Title: Automatically Extracting Performance Data from Musical Audio
Abstract: This talk will discuss what we can observe about musical performance in the audio signal and where Music Information Retrieval (MIR) techniques have succeeded and failed in enhancing our understanding of musical performance. Building on my own work developing tools for analyzing musical performance, I will discuss the advantages and disadvantages of score-informed and blind approaches to extracting performance information in both monophonic and polyphonic audio. Video:
Bio: Johanna Devaney is an Assistant Professor at Brooklyn College and the CUNY Graduate Center, where she teaches courses in data analysis, music technology, music theory, and sonic arts.

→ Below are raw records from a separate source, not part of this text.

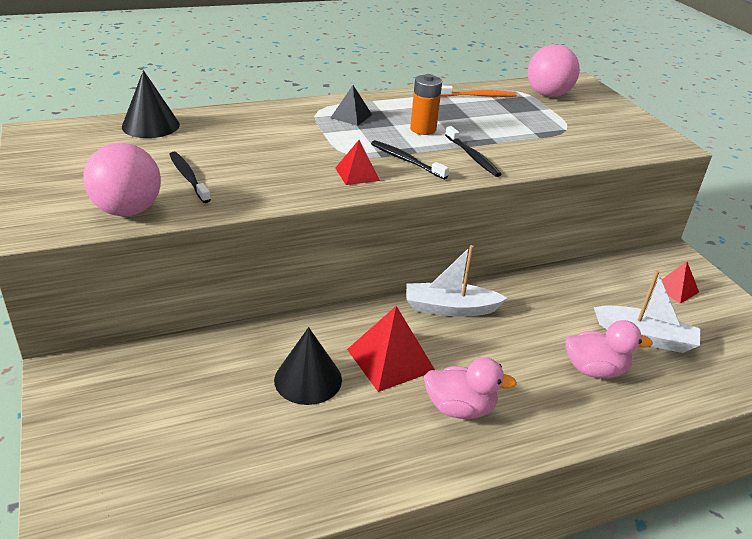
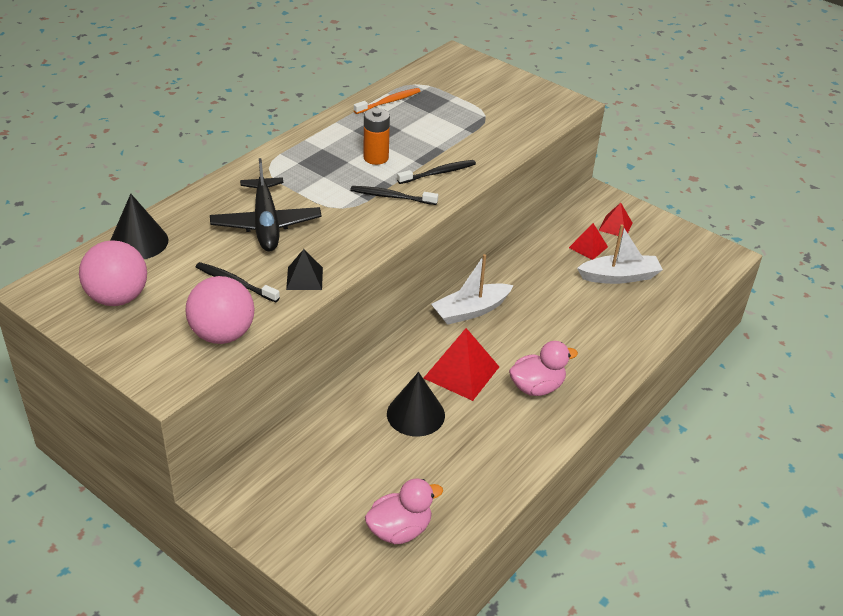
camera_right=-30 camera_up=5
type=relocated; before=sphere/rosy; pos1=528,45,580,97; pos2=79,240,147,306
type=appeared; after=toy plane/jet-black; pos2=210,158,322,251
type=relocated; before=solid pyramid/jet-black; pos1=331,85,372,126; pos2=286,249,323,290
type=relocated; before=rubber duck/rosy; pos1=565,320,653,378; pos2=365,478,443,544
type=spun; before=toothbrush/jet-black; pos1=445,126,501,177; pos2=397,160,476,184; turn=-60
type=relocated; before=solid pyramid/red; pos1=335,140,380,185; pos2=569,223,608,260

Her research focuses on interdisciplinary approaches to the study of musical performance, with a particular focus on the relationship between pitch structure and intonation in the singing voice. More broadly, she examines the ways in which recorded performances can be used to study and model performance and develops computational tools to facilitate this. Johanna's work draws on the disciplines of music, computer science, and psychology, and has been funded by the Social Sciences and Humanities Research Council of Canada (SSHRC), the Google Faculty Research Awards program and the National Endowment for the Humanities (NEH) Digital Humanities program.